/---

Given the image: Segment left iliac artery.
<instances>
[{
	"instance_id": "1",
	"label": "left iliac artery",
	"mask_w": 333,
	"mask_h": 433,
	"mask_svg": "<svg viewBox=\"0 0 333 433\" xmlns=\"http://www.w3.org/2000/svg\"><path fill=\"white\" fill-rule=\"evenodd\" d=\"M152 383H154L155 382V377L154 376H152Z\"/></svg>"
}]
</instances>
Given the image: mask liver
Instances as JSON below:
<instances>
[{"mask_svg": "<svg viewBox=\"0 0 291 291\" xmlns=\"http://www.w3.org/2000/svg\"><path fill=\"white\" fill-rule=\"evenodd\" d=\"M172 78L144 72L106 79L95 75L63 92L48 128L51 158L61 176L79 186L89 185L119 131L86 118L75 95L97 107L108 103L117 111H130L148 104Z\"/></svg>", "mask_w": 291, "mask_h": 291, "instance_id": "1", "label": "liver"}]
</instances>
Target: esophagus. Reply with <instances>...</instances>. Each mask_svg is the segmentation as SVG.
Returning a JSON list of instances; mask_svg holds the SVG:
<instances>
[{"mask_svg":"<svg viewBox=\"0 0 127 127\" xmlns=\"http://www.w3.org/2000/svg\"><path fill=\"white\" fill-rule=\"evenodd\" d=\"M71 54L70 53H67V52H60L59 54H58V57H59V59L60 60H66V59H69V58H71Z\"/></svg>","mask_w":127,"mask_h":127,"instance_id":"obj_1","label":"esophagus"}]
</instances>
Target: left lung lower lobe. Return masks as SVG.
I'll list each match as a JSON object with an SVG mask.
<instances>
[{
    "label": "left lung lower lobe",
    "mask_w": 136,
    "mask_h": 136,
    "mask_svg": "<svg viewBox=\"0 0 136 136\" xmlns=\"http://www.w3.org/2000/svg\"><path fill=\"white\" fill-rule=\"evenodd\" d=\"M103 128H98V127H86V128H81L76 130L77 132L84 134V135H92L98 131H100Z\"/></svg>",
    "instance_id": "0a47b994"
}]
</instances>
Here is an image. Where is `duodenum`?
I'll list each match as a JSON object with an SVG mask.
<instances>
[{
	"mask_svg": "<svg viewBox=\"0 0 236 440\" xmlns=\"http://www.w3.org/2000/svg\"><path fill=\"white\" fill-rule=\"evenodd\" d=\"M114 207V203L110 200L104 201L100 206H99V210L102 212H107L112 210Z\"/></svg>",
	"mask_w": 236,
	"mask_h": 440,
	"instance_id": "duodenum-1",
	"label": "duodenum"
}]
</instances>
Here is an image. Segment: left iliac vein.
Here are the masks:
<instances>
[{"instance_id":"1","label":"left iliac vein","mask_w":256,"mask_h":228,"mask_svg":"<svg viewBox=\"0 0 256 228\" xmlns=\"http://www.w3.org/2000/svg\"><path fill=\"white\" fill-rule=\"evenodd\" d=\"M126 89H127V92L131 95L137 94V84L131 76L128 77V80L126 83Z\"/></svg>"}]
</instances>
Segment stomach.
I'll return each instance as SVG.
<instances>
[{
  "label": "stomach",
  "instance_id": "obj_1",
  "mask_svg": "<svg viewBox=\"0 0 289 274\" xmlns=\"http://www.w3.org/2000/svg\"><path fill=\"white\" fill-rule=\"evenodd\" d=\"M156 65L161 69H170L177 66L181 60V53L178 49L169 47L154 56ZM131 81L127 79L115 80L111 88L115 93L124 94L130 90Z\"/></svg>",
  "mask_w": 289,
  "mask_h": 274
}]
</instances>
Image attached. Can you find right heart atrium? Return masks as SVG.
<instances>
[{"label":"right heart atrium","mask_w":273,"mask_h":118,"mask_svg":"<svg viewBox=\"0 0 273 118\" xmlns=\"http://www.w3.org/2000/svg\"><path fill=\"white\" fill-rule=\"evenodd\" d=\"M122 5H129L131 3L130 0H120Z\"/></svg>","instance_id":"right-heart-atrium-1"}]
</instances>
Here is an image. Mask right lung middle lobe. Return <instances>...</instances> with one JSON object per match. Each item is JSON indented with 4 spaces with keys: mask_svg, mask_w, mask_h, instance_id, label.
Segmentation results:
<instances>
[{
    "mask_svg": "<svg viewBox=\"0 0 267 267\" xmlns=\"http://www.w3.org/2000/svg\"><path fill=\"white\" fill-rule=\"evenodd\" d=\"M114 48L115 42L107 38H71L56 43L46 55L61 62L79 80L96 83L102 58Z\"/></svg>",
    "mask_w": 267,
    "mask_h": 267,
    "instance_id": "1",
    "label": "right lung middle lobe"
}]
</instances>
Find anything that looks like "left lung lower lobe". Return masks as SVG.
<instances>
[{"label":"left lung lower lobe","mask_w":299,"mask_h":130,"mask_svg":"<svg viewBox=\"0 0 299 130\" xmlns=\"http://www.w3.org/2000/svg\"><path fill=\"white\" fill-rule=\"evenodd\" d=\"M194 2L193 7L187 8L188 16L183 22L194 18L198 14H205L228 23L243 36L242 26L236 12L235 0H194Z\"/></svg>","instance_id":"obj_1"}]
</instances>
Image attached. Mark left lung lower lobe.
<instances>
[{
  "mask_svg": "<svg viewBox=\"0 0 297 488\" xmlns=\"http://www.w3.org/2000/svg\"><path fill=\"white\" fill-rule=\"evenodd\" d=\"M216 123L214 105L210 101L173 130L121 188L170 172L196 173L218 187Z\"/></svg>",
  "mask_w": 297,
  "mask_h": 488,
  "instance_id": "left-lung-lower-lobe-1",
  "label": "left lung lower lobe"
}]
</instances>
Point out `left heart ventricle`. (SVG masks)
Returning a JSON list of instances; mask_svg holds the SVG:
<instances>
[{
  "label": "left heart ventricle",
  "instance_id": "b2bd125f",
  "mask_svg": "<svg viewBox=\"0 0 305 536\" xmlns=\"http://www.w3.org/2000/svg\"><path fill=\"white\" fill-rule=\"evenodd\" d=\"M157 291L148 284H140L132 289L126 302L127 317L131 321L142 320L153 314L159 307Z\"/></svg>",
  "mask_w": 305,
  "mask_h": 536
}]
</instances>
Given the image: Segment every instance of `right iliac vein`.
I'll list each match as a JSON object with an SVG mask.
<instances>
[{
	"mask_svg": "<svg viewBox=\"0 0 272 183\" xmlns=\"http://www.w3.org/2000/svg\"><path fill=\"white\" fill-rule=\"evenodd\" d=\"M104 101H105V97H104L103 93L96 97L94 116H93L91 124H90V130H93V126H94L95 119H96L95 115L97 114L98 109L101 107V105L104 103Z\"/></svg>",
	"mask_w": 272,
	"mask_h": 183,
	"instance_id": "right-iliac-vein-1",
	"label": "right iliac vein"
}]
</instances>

\---

- [Aim]: Count the lines in the entries above that contain the word "ventricle", and give only that number.

- [Complete answer]: 2